### What this task involves
Lines in the entries below where the word "none" shows up should each be copied.

### Input data

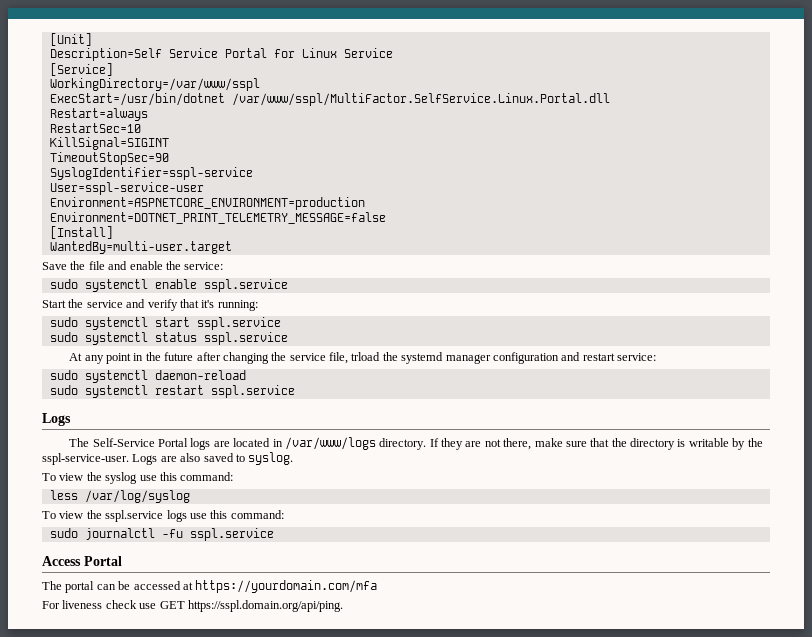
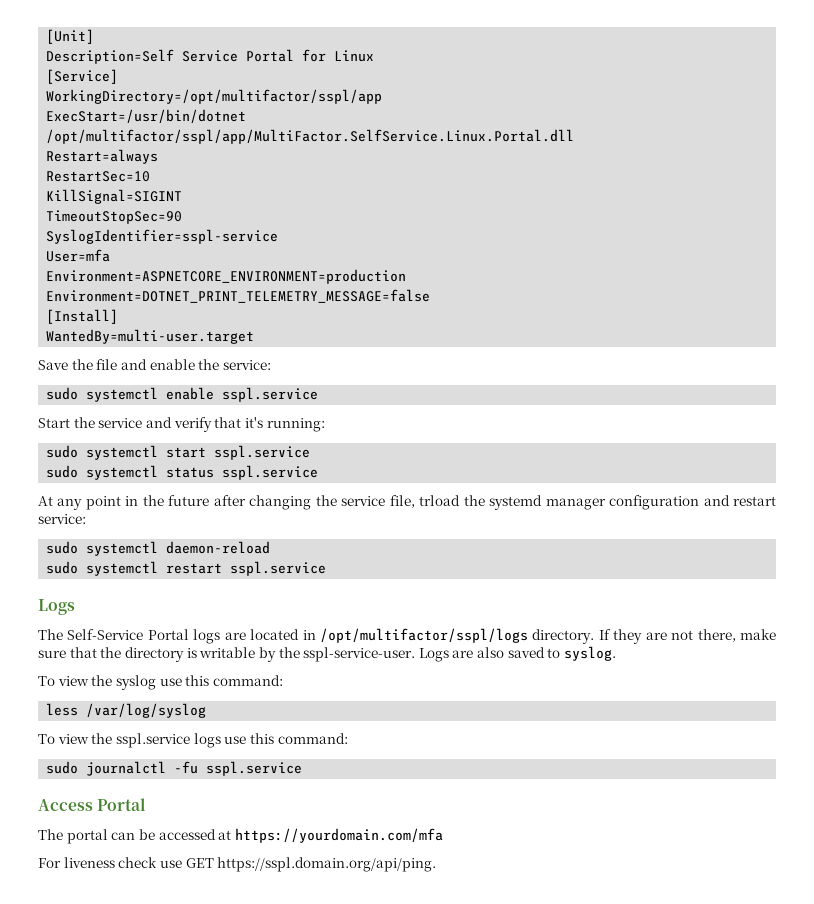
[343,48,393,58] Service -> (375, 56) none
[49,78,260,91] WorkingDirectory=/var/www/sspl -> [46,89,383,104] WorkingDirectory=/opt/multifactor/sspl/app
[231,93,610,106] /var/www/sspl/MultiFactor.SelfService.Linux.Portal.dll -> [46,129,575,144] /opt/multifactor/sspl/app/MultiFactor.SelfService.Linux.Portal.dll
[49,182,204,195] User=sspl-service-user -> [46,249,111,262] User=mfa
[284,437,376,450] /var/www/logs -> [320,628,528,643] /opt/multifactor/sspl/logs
---
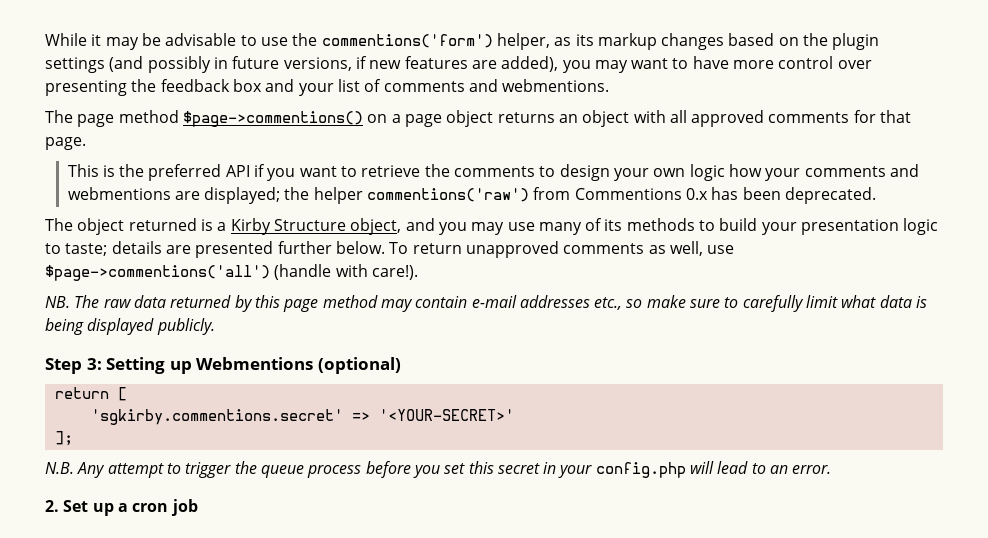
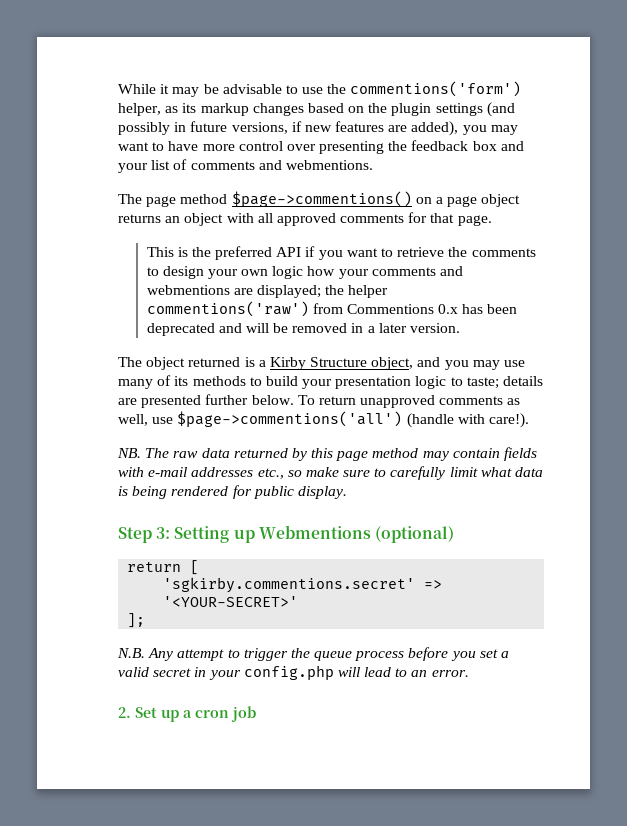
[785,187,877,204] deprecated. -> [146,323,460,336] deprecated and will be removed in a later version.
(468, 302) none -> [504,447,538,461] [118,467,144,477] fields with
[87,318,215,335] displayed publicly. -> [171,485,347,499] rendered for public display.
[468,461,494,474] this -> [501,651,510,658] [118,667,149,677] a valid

### Written response
[343,48,393,58] Service -> (375, 56) none
(468, 302) none -> [504,447,538,461] [118,467,144,477] fields with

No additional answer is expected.